> **Complete the following**:
#1 Answer these questions from the court opinion excerpt:
(a) What does the court hold that the complaint states?
(b) What one-word disposition does the court give?
(c) What does the excerpt say cannot, of itself, make a lawful act unlawful?
#2 Name every case that the court opinion excerpt cites.

> **Source passage**:
....

First Nat. Bank of Hastings v. Corp. Sec. Co. 120 Minn. 105, 139 N.W. 296, holds that a complaint challenged by demurrer will be held sufficient if the facts alleged and those fairly inferable from the allegations give rise to a cause of action.

We hold that the complaint states a cause of action.

Reversed.


It is easy to say that "wrongful interference" with the contract rights of another resulting in his damage is an actionable wrong. That is undoubted law, except in those jurisdictions which have refused to apply the rule of Lumley v. Gye, 2 El. Bl. 216, 75 E.C.L. 216, 244. The difficulty arises in determining what makes a case of "wrongful interference," and is enhanced by considering malice an element instead of merely a frequent attendant of the offense. The word in the present connection is "a mere title" and "its use always occasions question and requires definition and explanation. * * * `When all that is meant by malice is an intention to commit an unlawful act without reference to spite or ill-feeling, it is better to drop the word * * * and so avoid all misunderstanding.'" R an W Hat Shop v. Sculley, 98 Conn. 1, 118 A. 55, 29 A.L.R. 551. Anyway, as all concede, positive ill will, while so often present in wrongful acts, cannot of itself make a lawful act unlawful. It is not the motive of a wrongdoer but the fact that, whatever his motive, he is a wrongdoer, that is material. Carnes v. St. Paul Union Stockyards Co. 164 Minn. 457, 205 N.W. 630, 206 N.W. 396.

....

Images with localized body landmarks
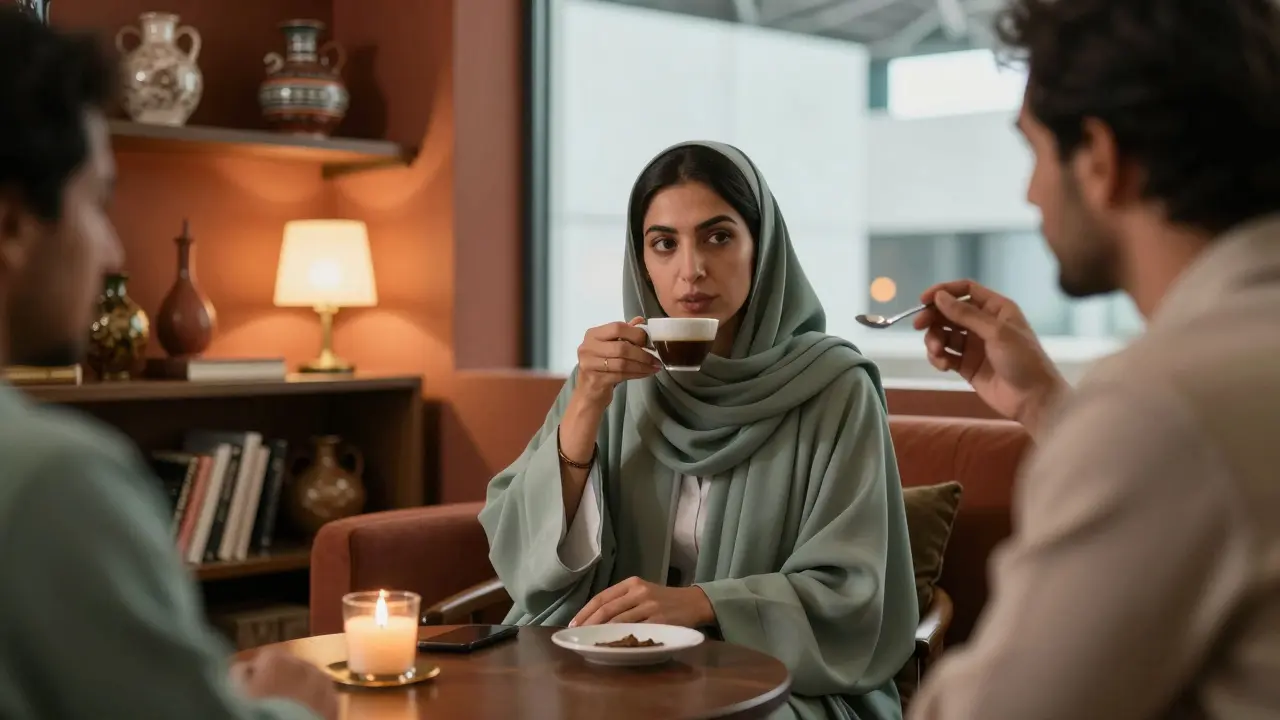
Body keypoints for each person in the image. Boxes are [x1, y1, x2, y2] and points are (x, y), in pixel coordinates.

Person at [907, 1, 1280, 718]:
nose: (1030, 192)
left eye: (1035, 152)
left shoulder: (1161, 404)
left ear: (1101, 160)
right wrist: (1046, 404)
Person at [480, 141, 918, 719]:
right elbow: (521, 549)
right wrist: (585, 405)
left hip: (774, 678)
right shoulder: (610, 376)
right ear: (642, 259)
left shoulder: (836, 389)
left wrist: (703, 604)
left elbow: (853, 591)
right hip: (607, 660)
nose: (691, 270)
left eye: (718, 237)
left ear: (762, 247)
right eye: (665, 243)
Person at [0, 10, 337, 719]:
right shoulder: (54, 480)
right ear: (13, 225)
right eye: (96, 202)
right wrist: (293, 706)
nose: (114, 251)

....

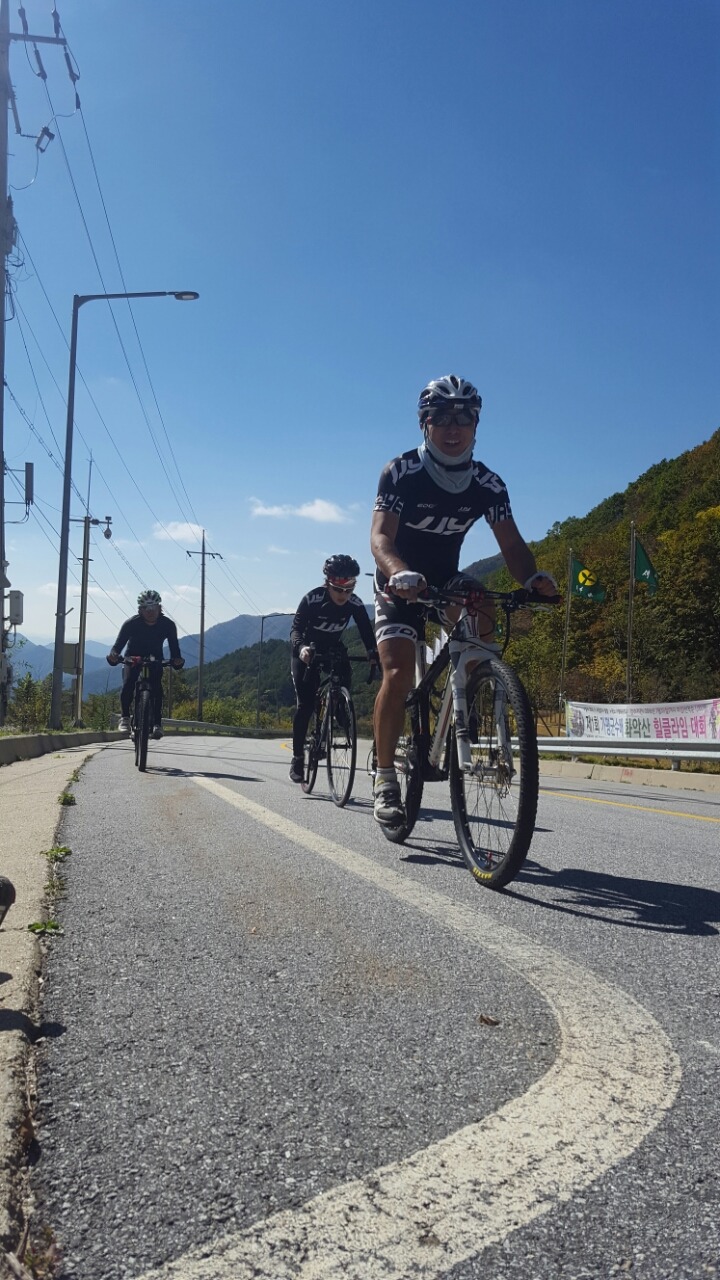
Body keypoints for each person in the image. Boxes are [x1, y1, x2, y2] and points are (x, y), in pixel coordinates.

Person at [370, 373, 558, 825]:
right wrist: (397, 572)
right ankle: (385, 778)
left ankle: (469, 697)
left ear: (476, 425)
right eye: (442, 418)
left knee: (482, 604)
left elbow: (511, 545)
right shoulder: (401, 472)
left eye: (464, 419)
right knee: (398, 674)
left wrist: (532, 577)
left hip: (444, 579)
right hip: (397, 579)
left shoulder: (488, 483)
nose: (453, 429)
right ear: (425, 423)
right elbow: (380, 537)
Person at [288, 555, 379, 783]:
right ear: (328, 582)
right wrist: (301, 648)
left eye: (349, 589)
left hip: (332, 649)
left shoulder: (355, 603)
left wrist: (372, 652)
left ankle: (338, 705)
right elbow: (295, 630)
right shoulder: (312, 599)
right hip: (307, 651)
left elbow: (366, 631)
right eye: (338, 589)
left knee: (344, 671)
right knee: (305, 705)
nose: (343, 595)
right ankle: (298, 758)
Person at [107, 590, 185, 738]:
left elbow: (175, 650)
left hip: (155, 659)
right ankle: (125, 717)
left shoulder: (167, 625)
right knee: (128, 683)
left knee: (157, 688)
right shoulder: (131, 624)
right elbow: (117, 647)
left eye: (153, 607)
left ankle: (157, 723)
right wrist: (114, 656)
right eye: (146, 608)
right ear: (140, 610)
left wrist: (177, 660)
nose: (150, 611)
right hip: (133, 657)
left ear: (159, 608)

....

> **Responses to the exercise**:
#1
(a) A cause of action.
(b) Reversed.
(c) Positive ill will.

#2
First Nat. Bank of Hastings v. Corp. Sec. Co.
Lumley v. Gye
R an W Hat Shop v. Sculley
Carnes v. St. Paul Union Stockyards Co.